The impact of the Covid-19 coronavirus saw UK GDP contract by 9.9 per cent, according to data from the Office for National Statistics, as lockdown and pandemic restrictions saw economic activity slump.
But there was some positive news, as it emerged that the economy grew by 1.2 per cent in December, thanks to restriction being eased at the start of the month.
This boosted demand for consumer-facing services such as accommodation and hospitality, as well as the annual Christmas spending spree.
December’s GDP growth meant that the UK will avoid a double-dip recession, for now.
Weak growth of 0.6 per cent in October gave way to a contraction of 2.3 per cent in November as the UK went into a month-long lockdown, but December’s rebound put Q4 growth at 1 per cent.
Last year, GDP contracted by 2.9 per cent in Q1 and by 19 per cent in Q2 before surging to 16.1 per cent during Q3.
Due to the pandemic, however, the ONS warned that the Q4 GDP estimates “are subject to more uncertainty than usual and are likely to have larger than usual revisions in subsequent releases”.
Charles Hepworth, investment director at GAM Investments, said the UK economic growth last year was the worst of all G7 developed nations and reflected Brexit trade tensions as well as the coronavirus.
He said: “It must come as some relief that the quarterly print was not negative as inevitably this current quarter will likely be, as that would have resulted in a double dip recession.
“We will need to see an end to lockdowns and restrictions before growth begins its natural ascendency.
He added: “Thankfully as the impressive pace of vaccine rollout in the UK takes hold, it has to be the more likely outlook that growth will come roaring back, but a note of caution that that, in our view, is still one to two quarters away.”
Melanie Baker, senior economist at Royal London Asset Management, said while December’s pickup in GDP was encouraging the UK economy still faces major challenges going forward.
She said: “Despite November’s lockdowns, the UK economy managed to eke out a more than respectable pace of growth in Q4 2020, by pre-crisis standards.
“Given that the economy shrank 2.3 per cent month-on-month in November, the bounce in December was relatively tepid however, and January will see the UK economy contract yet again.”

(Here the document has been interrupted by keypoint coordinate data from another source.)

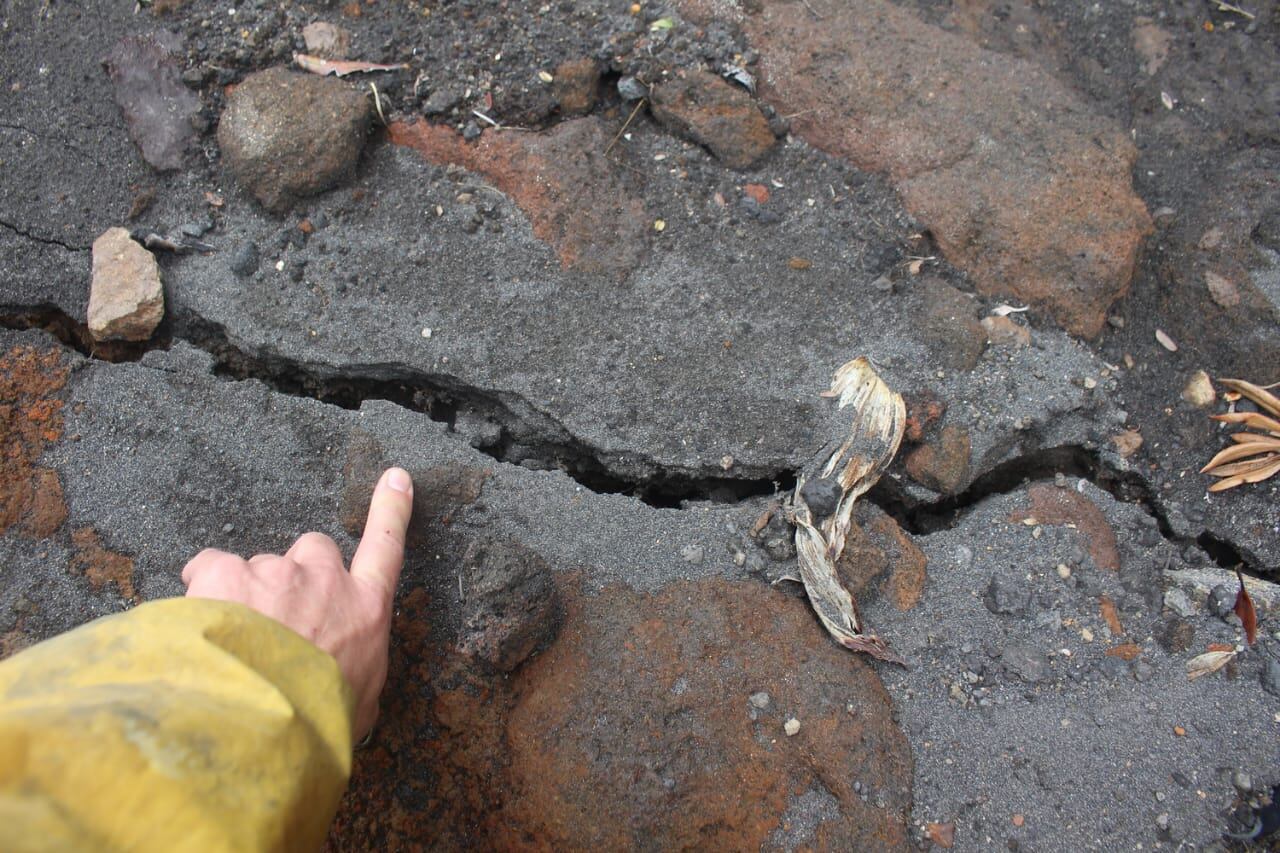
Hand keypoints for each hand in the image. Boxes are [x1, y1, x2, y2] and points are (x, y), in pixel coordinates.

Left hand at [181, 467, 413, 738]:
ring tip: (227, 640)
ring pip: (257, 566)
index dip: (391, 510)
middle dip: (295, 573)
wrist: (266, 724)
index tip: (395, 479)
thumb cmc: (317, 722)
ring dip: (245, 591)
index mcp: (365, 611)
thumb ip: (356, 680)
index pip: (386, 547)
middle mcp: (326, 581)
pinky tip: (196, 619)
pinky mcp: (229, 574)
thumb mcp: (358, 706)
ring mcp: (277, 573)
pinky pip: (210, 564)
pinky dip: (202, 585)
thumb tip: (351, 692)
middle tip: (274, 614)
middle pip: (314, 550)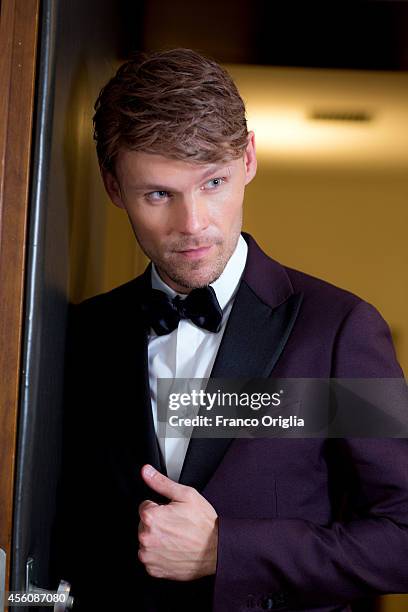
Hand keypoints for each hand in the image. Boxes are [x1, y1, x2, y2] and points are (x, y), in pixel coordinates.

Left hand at [138, 464, 217, 580]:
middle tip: (176, 525)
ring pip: (146, 541)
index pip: (145, 506)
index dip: (160, 508)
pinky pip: (150, 558)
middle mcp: (146, 537)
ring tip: (176, 538)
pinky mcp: (154, 569)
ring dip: (157, 539)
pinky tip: (174, 550)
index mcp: (151, 517)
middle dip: (157, 523)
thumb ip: (161, 482)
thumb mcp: (186, 495)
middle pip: (144, 525)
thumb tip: (146, 471)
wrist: (216, 550)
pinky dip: (159, 555)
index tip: (172, 513)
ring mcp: (149, 556)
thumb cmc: (203, 523)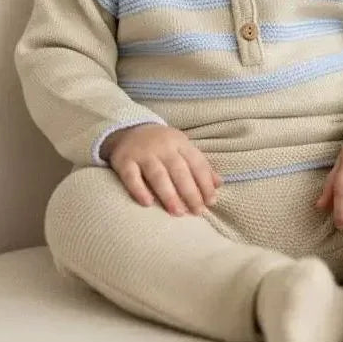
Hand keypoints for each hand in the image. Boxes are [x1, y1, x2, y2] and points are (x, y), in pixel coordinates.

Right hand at [100, 124, 222, 216]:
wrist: (128, 129)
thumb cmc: (161, 145)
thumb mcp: (182, 148)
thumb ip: (199, 166)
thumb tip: (219, 185)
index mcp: (180, 142)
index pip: (196, 163)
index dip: (205, 183)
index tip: (211, 202)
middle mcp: (162, 146)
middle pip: (179, 170)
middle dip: (190, 192)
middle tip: (197, 212)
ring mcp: (142, 153)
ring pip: (157, 174)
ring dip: (169, 194)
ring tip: (178, 212)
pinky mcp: (123, 160)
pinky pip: (131, 176)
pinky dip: (139, 190)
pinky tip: (147, 204)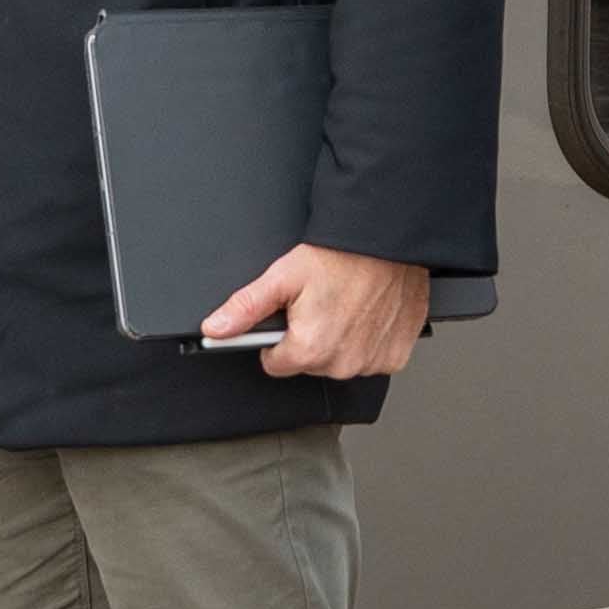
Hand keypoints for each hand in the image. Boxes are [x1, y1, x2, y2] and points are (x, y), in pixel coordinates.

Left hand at [206, 242, 429, 380]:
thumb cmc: (342, 256)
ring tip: (345, 307)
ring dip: (339, 341)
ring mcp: (371, 363)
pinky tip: (365, 315)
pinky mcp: (393, 357)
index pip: (274, 364)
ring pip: (338, 363)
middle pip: (308, 365)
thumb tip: (215, 328)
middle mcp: (342, 363)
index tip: (290, 317)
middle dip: (309, 339)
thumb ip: (246, 307)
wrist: (388, 242)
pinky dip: (366, 342)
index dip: (277, 339)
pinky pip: (370, 360)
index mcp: (310, 348)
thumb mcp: (284, 275)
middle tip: (320, 305)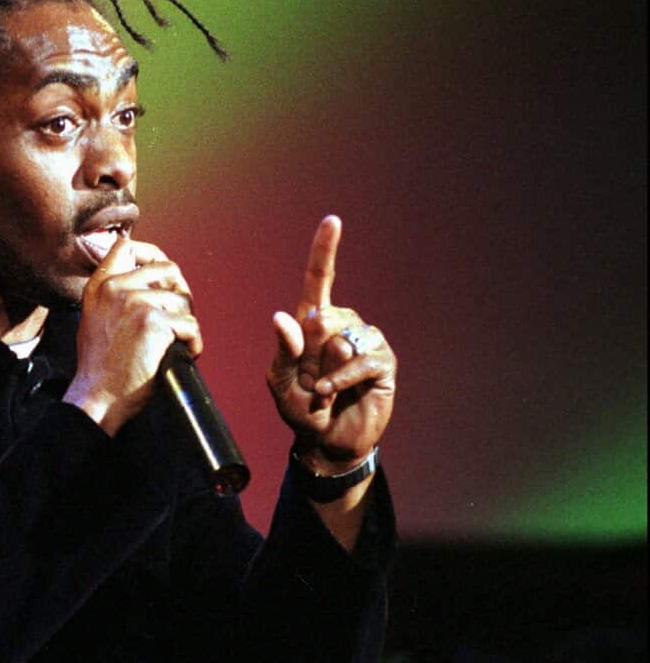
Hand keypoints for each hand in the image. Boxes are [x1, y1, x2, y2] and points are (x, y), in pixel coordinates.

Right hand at [63, 237, 201, 435]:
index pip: (126, 246)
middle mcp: (115, 288)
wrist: (97, 396)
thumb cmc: (100, 367)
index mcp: (100, 286)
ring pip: (182, 299)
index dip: (152, 254)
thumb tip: (148, 284)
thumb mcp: (95, 318)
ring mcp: (135, 302)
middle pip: (167, 268)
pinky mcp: (154, 322)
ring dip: (187, 322)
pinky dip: (194, 343)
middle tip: (179, 316)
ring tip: (177, 343)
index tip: (162, 273)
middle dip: (181, 291)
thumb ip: (113, 296)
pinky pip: (191, 324)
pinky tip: (183, 353)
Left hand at [267, 216, 395, 473]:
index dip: (324, 250)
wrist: (326, 441)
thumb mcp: (280, 383)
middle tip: (307, 380)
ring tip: (322, 391)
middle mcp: (341, 325)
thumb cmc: (299, 409)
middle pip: (323, 320)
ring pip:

Baker continued: “A strong second half recovery looks in prospect given the UK’s so far successful vaccine rollout, but the uneven global rollout and threats of virus mutation still threaten to make Covid a reduced, but ongoing challenge for the UK economy.”
Adrian Lowcock (pictured), head of personal investing at Willis Owen, pointed out that GDP statistics don’t drive the stock market and said investors shouldn’t abandon their long-term investment plans off the back of the news.
He said: “What is crucial is what comes next, and we expect activity and pent-up demand to help the UK economy bounce back as restrictions are eased.
“Businesses have already adapted to this new way of living, and with the additional stimulus and support from the government we could see resurgent growth this later year and in 2022.”
Indeed, Willem Sels – chief investment officer of HSBC Private Banking and Wealth Management – seconded the idea that UK equities could become attractive investment opportunities during the global market recovery as they remain cheap.
However, Sels warned there was some uncertainty that the end of lockdown restrictions would unleash vast amounts of pent-up consumer spending. But he added that the current vaccine programme should contribute to better growth in the future.
He said: “In the short term, it remains unclear when lockdowns will end, and whether consumers will rush out to spend on travel and entertainment when they are free to do so.
“On the whole, rapid vaccinations paint a positive picture for future growth, as the Bank of England already noted last week.
“Stock markets tend to look ahead and should be supported by the prospect of the global re-opening.”